Companies need to have flexibility to adapt to a business environment that is ever changing, so their IT functions must be able to quickly respond to changing demands. Vendors can usually access extensive resources, skills, and capabilities, but there are only limited capabilities for internal IT staff.
Layoffs and transfers of existing employees are often results of outsourcing to the IT vendor. This type of displacement can very much reduce morale and fear employment security even with talented staff. Most often, however, companies hire outsourced staff with the understanding that their employment is impermanent. Thus, it is easy to add to the workforce or drop people without putting at risk the reputation of the company as a stable employer. The use of outsourced workers protects regular employees from fluctuations in demand and allows employers to develop stronger relationships with its regular personnel than would otherwise be possible.
Outsourcing lets the company focus on broader business issues, leaving the operational details to outside experts. It relieves management of the issues that take up huge amounts of their resources and attention and redirects those resources to other things that yield bigger returns in providing for the customer.
Outsourcing major IT functions will keep growing at a rapid rate. Its pace suggest that this management practice is not just a passing fad and that, outsourcing IT provides many advantages. For many that have been successful at outsourcing various IT functions, the question is not "Should we outsource?" but, rather, "How much should we outsource?"

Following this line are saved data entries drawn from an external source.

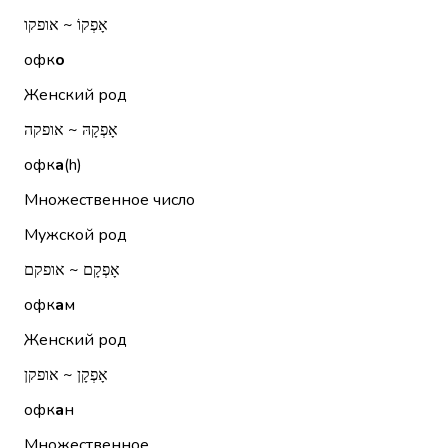
אָפְקוֹ ~ אופקו
офк
о
Женский род
אָפְקָהּ ~ אופקה
офк
а
(h)
Множественное число
Мужской род
אָפְקָם ~ אופקם
офк
а
м
Женский род
אָפְקָן ~ אופקן
офк
а
н
Множественное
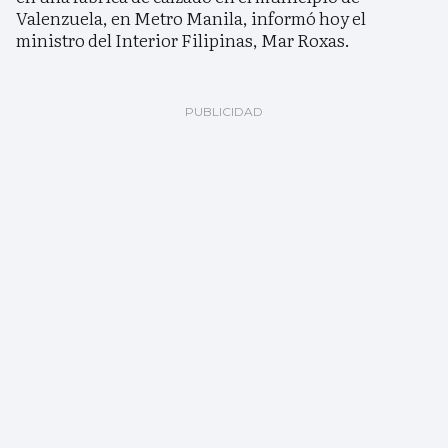
Valenzuela, en Metro Manila, informó hoy el
ministro del Interior Filipinas, Mar Roxas.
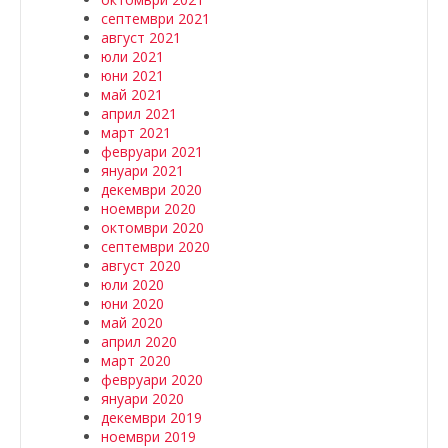
септември 2021
август 2021
юли 2021
юни 2021
май 2021
април 2021
март 2021
февруари 2021
януари 2021
декември 2020
ноември 2020
октомври 2020
септември 2020
август 2020
юли 2020
юни 2020
май 2020
април 2020
март 2020
февруари 2020
януари 2020
декември 2019
ноември 2019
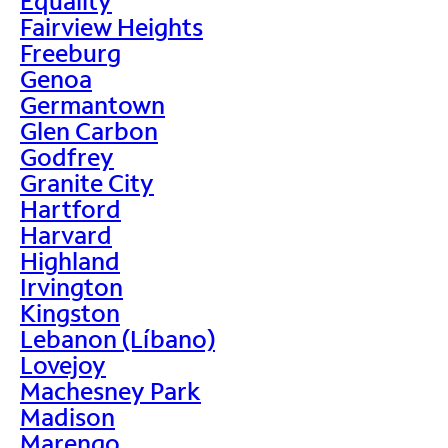
Equality
Fairview Heights
Freeburg
Genoa
Germantown
Glen Carbon
Godfrey
Granite City
Hartford
Harvard
Highland
Irvington
Kingston
Lebanon (Líbano)
Lovejoy
Machesney Park
Madison
Marengo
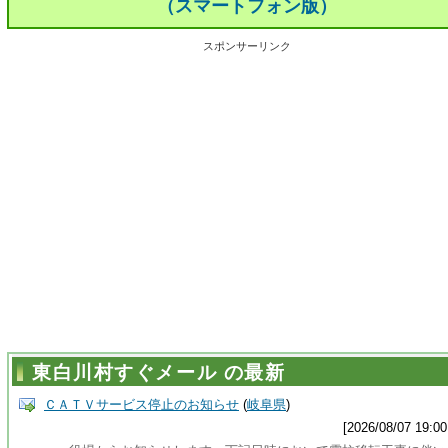
（スマートフォン版）
スポンサーリンク
東白川村すぐメール の最新
ＣＡＴＶサービス停止のお知らせ
(
岐阜県
)
[2026/08/07 19:00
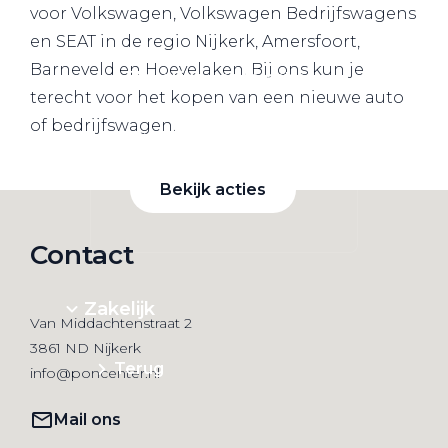
voor Volkswagen, Volkswagen Bedrijfswagens
en SEAT in de regio Nijkerk, Amersfoort,
Barneveld en Hoevelaken. Bij ons kun je
Zakelijke Lease acties
terecht voor het kopen van een nieuwe auto
Profiteer van zakelijk
of bedrijfswagen.
voordeel
Bekijk acties
Contact
Zakelijk
Van Middachtenstraat 2
3861 ND Nijkerk
Terug
info@poncenter.nl
Mail ons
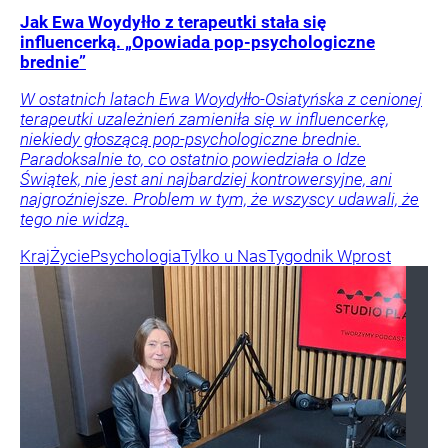
Jak Ewa Woydyłło z terapeutki stała się
influencerką. „Opowiada pop-psychologiczne
brednie”
W ostatnich latach Ewa Woydyłło-Osiatyńska z cenionej
terapeutki uzależnień zamieniła się w influencerkę,
niekiedy głoszącą pop-psychologiczne brednie.
Paradoksalnie to, co ostatnio powiedziała o Idze
Świątek, nie jest ani najbardziej kontrowersyjne, ani
najgroźniejsze. Problem w tym, że wszyscy udawali, że
tego nie widzą.
Kraj
Życie
Psychologia
Tylko u Nas
Tygodnik Wprost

In conclusion, I believe that outsourcing is beneficial to all nations, not just economically, but also theological ethics arrives at the same conclusion: even though international trade must go through its normal course, beneficiaries of outsourcing should help the displaced workers transition and find their new place in the economy. International trade helps to satisfy some human needs effectively at the same time drawing out collaborative work through the division of labor. We cannot say we want to put outsourcing to an end just because we are losing local jobs; outsourcing has enormous advantages the impact it has on poor people's lives around the world. It offers an exceptional opportunity to help people caught up in poverty. The best and most continuing form of assistance developed countries like the U.S. can give to poor nations is not direct grants or handouts, but in open markets. The worldwide economy can be bountiful to us all. The ethical compulsion that make us help the poor of the world by opening our markets also oblige us in assisting the displaced workers find another place in the economy. Our sense of duty toward poor nations and displaced domestic workers are not two separate issues. Both can be accomplished together, but that's if we are all willing to sacrifice for each other's well-being.